WORK ORDER:
All lines from the one with "For every layout" through the close of the records below are to be set down exactly, and no others.

(RECORDS TO PROCESS Opens)

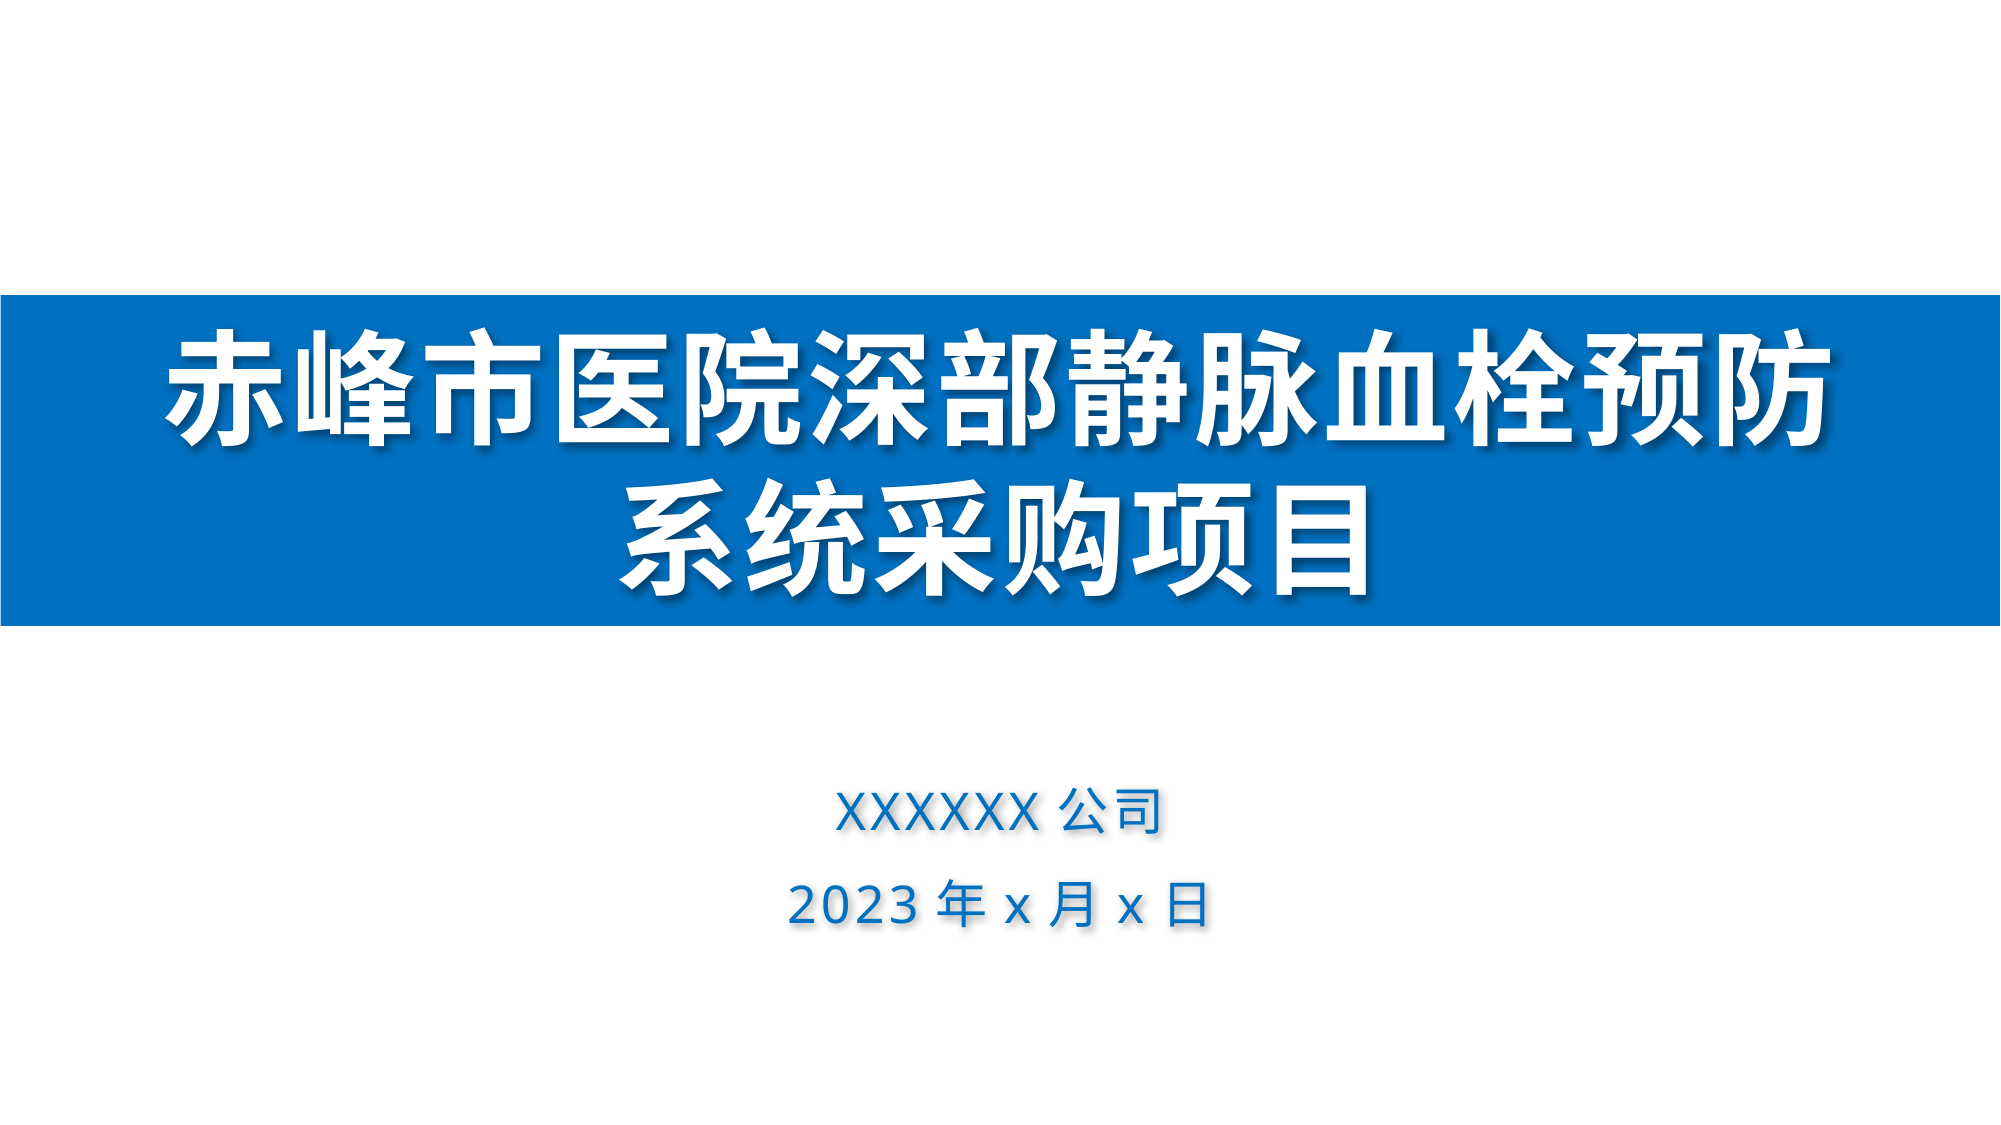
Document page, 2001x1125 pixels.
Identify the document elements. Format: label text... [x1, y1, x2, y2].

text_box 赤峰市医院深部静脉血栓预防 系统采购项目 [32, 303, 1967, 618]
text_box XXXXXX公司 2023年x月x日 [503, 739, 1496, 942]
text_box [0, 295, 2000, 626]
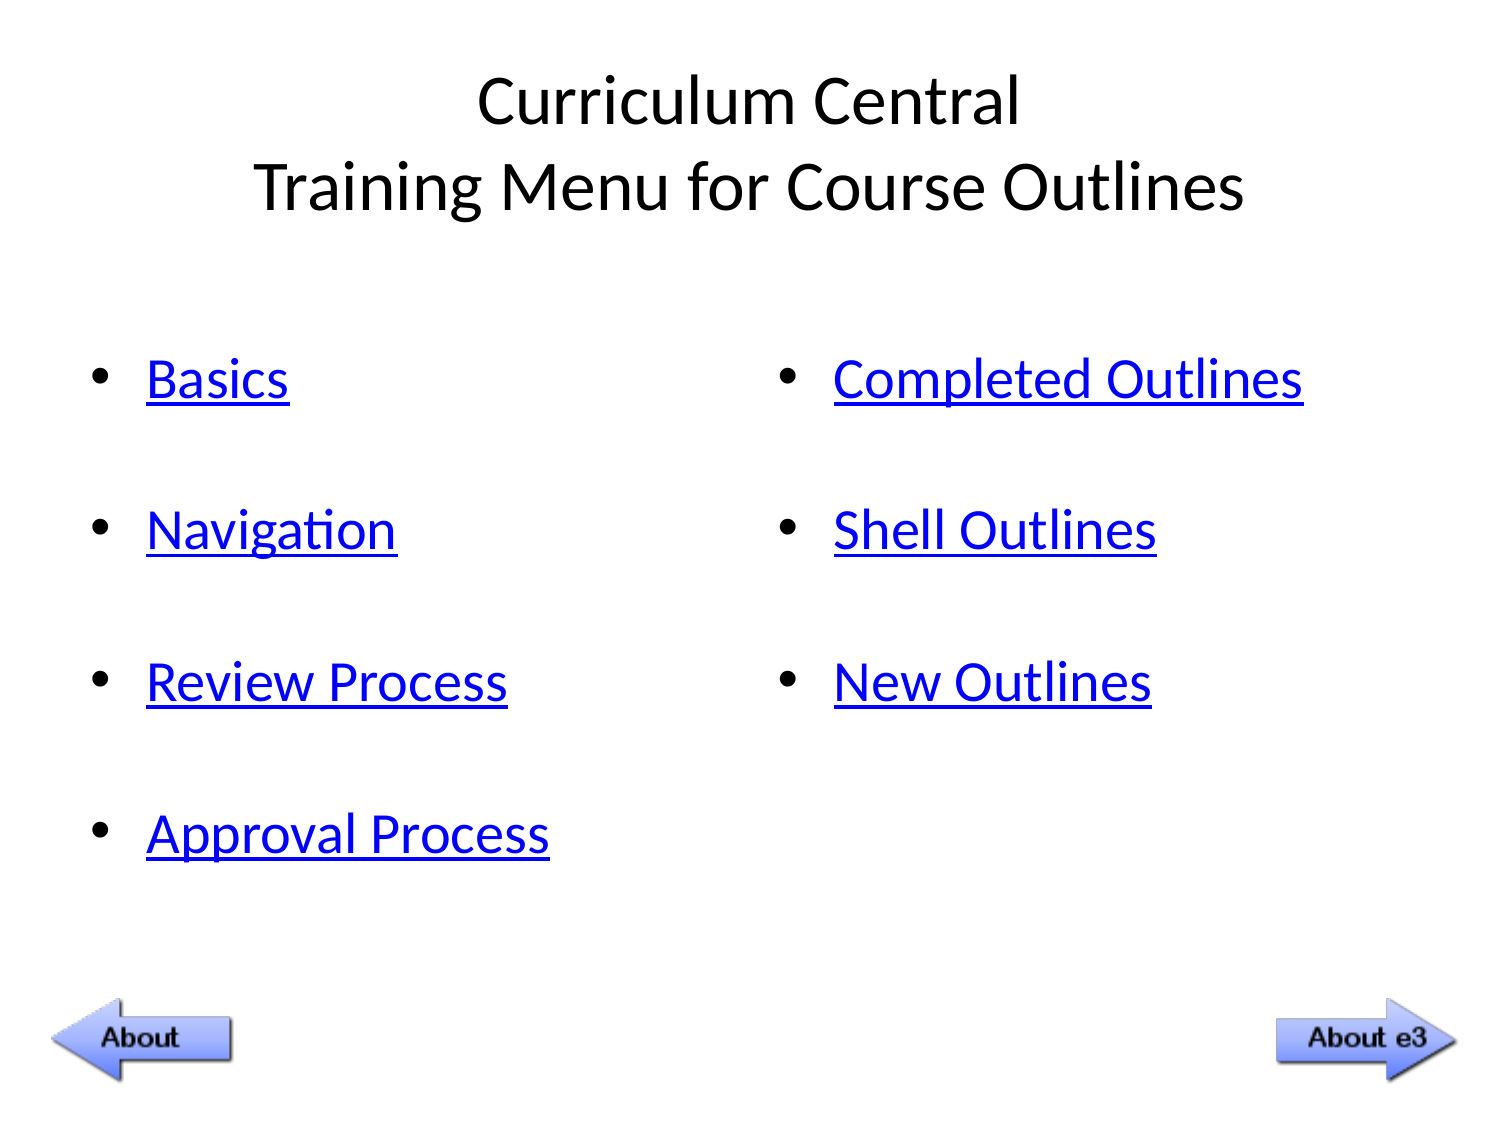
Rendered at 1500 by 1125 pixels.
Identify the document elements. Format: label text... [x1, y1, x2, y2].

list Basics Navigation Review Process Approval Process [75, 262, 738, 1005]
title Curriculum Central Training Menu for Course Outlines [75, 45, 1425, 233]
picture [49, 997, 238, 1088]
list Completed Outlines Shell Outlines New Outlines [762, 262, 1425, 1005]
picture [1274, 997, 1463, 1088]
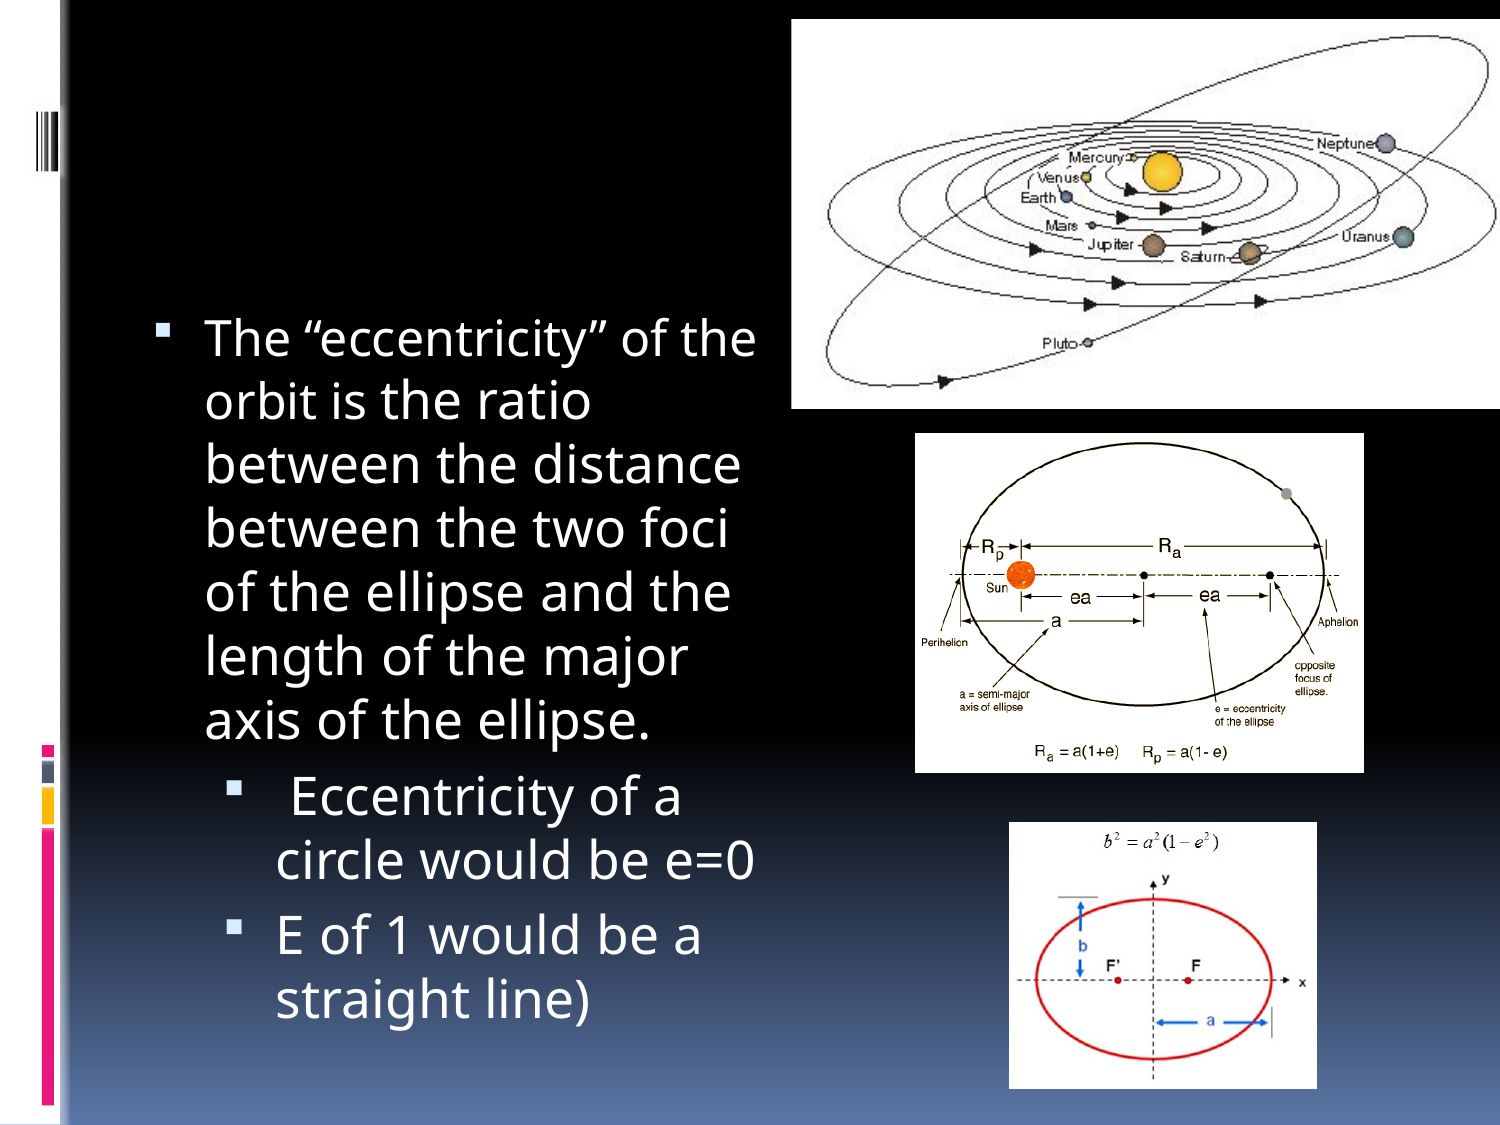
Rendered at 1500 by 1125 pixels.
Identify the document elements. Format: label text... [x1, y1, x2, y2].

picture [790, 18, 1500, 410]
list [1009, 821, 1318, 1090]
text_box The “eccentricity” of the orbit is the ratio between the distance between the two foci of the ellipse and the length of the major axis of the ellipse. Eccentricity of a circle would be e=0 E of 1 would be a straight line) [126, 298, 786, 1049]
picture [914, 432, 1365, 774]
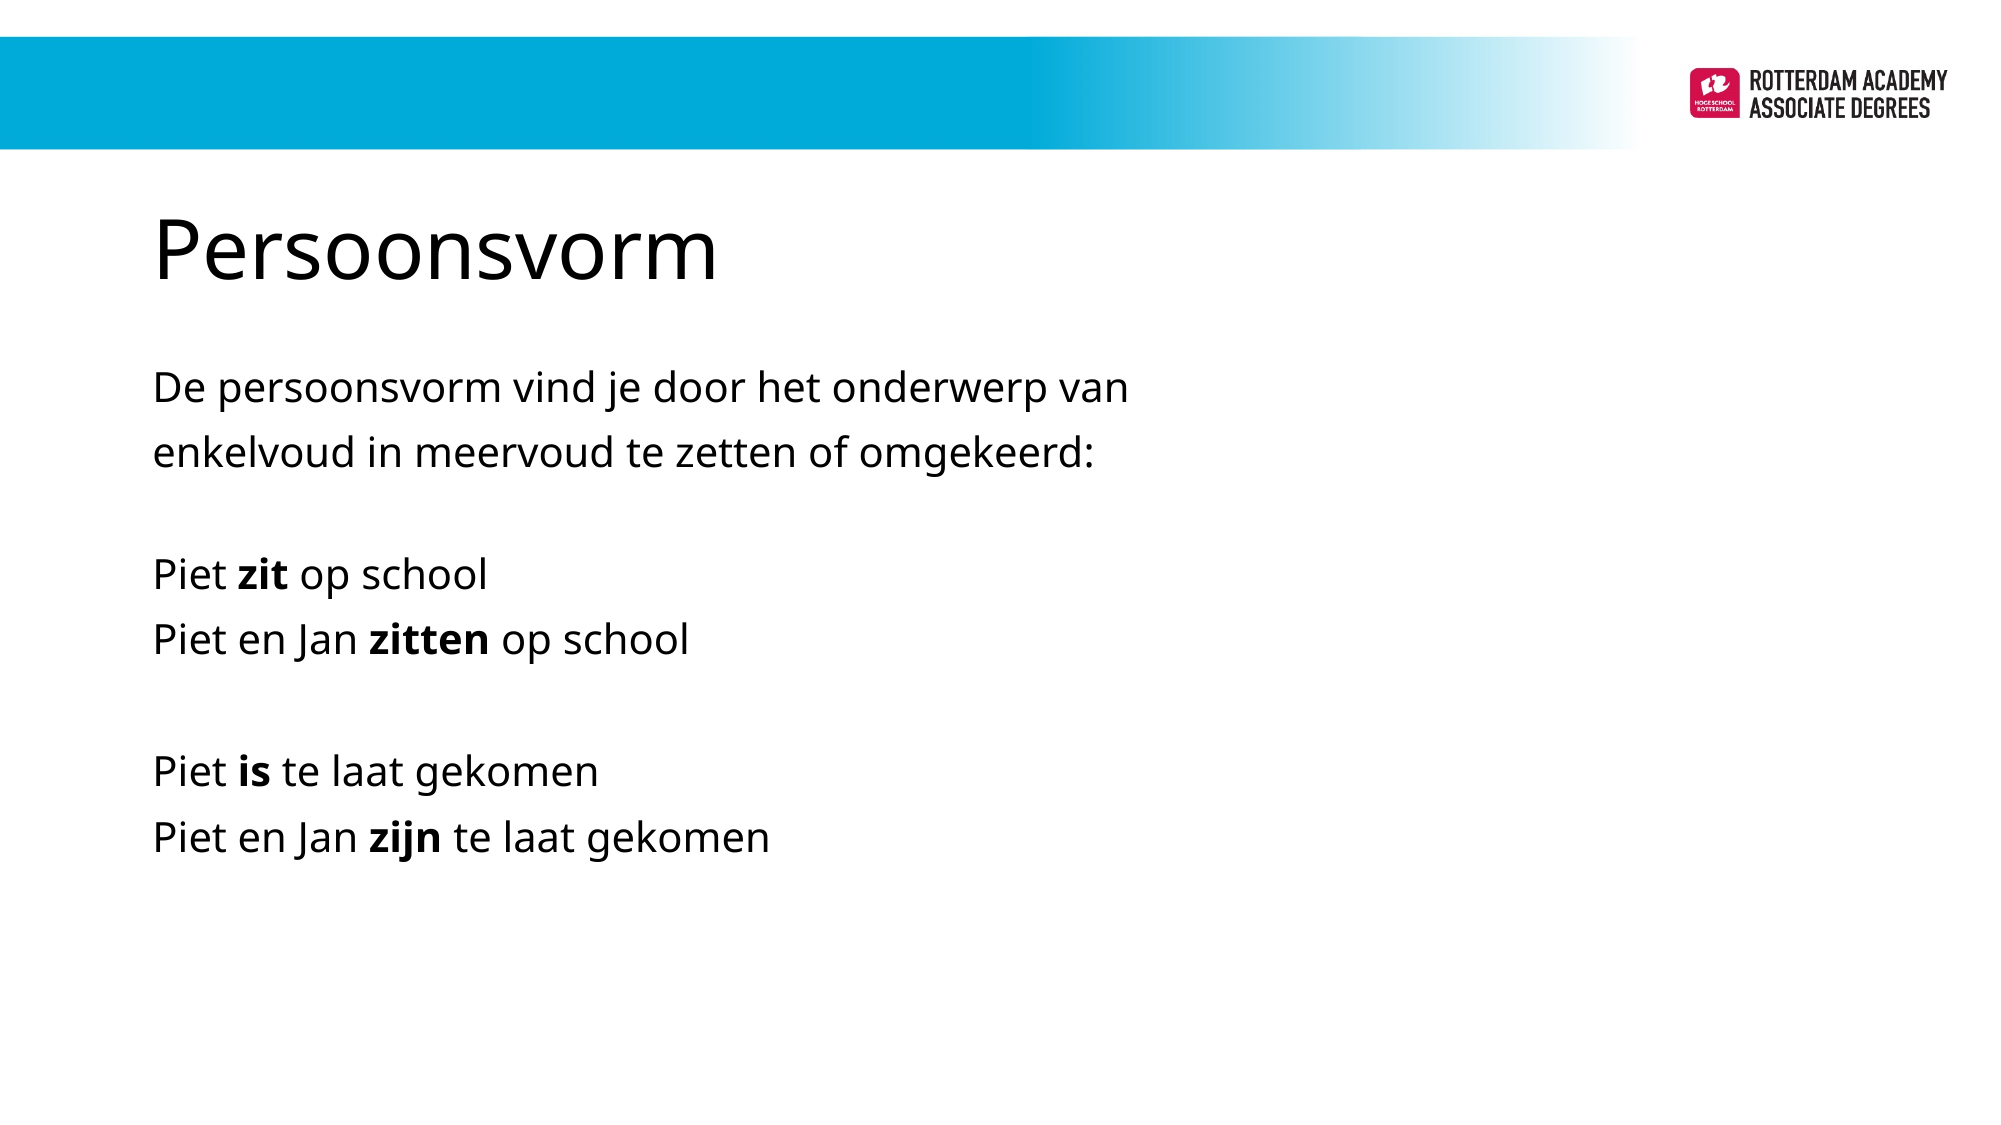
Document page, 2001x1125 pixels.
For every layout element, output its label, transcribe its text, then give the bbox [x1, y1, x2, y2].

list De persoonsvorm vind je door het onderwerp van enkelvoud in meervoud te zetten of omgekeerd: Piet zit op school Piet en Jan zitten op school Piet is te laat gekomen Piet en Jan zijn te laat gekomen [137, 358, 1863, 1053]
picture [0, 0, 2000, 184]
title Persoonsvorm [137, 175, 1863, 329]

(RECORDS TO PROCESS Closes)

WRITTEN SOLUTION:
For every layout element, output its label, transcribe its text, then give the bbox [x1, y1, x2, y2].

list De persoonsvorm vind je door het onderwerp van enkelvoud in meervoud te zetten of omgekeerd: Piet zit op school Piet en Jan zitten op school Piet is te laat gekomen Piet en Jan zijn te laat gekomen [137, 358, 1863, 1053]
picture [0, 0, 2000, 184]
title Persoonsvorm [137, 175, 1863, 329]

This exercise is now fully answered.